▸ Document understanding data
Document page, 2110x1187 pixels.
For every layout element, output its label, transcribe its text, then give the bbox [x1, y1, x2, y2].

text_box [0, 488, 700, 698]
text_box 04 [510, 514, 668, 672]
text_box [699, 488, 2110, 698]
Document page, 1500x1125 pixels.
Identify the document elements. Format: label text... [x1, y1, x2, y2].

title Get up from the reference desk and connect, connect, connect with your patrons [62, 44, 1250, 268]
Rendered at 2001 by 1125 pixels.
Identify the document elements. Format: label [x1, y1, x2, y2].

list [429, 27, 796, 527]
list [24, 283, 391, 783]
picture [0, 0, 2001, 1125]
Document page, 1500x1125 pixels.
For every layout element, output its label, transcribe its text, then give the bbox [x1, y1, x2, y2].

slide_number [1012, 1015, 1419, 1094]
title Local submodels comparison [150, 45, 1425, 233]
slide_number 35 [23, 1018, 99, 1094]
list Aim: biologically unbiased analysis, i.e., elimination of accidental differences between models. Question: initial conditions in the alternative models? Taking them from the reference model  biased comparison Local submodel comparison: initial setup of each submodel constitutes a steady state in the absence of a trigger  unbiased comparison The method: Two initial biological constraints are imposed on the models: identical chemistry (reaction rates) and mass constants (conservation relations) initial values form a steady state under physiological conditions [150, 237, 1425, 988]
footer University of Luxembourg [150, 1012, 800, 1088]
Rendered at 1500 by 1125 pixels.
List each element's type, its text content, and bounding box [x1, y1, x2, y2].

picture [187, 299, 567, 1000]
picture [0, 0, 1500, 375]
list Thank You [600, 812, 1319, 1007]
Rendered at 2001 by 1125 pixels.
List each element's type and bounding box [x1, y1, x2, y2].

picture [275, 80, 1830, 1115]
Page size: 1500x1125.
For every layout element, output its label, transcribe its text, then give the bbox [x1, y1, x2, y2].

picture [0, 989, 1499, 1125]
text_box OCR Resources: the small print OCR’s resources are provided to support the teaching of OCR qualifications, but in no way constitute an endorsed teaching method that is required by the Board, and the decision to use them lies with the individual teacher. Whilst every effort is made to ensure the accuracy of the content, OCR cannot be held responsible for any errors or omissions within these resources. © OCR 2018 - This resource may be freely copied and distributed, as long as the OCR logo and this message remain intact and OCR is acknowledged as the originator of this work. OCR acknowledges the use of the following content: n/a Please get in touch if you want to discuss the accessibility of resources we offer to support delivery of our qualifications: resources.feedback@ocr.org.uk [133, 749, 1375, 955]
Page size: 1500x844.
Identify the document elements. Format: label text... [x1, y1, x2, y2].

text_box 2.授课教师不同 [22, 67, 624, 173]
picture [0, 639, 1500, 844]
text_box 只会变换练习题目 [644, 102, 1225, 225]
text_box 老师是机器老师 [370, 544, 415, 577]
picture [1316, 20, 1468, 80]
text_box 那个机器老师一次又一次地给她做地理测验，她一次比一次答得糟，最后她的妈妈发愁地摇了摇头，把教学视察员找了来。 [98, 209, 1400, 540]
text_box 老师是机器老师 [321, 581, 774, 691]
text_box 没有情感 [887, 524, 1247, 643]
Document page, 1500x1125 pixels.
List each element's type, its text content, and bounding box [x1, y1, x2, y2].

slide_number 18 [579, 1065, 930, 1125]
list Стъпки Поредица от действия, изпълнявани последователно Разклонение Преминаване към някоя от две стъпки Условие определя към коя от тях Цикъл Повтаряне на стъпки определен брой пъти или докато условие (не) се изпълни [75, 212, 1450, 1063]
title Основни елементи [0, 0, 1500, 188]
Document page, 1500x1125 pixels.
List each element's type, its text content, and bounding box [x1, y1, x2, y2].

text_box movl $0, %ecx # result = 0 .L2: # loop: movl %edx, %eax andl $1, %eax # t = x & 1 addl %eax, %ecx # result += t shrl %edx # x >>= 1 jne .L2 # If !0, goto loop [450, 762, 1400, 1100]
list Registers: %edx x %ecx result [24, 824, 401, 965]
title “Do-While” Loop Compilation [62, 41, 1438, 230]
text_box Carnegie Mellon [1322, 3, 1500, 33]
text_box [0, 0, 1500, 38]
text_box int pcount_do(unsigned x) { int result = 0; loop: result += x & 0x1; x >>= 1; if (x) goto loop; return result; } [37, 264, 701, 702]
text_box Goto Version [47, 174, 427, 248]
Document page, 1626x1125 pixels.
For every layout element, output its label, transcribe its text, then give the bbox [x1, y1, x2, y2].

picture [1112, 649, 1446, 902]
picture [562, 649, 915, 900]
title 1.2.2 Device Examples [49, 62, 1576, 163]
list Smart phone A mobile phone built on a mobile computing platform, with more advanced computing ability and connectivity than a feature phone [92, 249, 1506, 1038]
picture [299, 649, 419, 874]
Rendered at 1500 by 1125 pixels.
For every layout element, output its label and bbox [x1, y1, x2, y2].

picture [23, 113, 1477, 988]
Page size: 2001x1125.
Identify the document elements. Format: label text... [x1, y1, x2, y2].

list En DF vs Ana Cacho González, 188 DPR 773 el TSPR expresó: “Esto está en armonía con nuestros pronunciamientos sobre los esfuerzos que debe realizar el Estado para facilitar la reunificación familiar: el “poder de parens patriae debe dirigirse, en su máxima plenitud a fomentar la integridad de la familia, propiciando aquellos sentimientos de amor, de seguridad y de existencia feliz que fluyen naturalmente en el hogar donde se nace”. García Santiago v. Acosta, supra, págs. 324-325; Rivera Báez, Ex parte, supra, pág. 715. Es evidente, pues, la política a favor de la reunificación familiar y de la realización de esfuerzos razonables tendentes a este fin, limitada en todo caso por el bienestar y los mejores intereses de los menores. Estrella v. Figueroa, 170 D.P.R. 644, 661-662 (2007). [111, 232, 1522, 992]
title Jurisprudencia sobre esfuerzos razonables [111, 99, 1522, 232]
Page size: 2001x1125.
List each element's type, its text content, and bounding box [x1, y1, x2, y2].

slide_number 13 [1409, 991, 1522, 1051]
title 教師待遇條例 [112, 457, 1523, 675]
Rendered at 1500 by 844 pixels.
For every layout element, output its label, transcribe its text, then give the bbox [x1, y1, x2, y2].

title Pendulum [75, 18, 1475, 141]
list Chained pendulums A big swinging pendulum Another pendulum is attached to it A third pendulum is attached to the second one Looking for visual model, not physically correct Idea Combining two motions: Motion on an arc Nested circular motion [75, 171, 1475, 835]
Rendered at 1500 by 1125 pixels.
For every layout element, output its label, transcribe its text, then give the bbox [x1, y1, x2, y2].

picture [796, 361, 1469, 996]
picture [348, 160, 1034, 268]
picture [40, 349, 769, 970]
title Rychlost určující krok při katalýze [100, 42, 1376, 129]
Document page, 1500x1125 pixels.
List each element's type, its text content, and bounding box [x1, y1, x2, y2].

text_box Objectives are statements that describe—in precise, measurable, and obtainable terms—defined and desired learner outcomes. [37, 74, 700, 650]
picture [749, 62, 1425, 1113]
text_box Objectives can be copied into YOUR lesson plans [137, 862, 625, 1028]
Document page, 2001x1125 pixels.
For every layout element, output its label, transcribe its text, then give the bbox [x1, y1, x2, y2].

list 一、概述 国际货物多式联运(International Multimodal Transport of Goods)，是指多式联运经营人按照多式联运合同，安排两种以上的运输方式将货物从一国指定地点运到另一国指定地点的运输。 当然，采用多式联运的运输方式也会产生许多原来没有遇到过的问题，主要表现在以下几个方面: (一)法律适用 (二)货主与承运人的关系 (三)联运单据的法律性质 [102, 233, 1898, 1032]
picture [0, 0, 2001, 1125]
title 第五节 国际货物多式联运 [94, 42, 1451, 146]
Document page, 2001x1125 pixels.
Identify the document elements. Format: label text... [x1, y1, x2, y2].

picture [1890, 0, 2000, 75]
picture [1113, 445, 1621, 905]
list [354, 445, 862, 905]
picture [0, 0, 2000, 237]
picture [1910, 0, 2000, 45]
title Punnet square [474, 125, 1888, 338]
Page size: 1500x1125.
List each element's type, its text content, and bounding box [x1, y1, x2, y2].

▸ Your goal
Exactly reproduce the lines of the data above that run from the line containing "list [354, 445, 862, 905]" through the final one.

▸ Exercise result
list [354, 445, 862, 905]
picture [0, 0, 2000, 237]
picture [1910, 0, 2000, 45]
title Punnet square [474, 125, 1888, 338]
Page size: 1500x1125.
List each element's type, its text content, and bounding box [x1, y1, x2, y2].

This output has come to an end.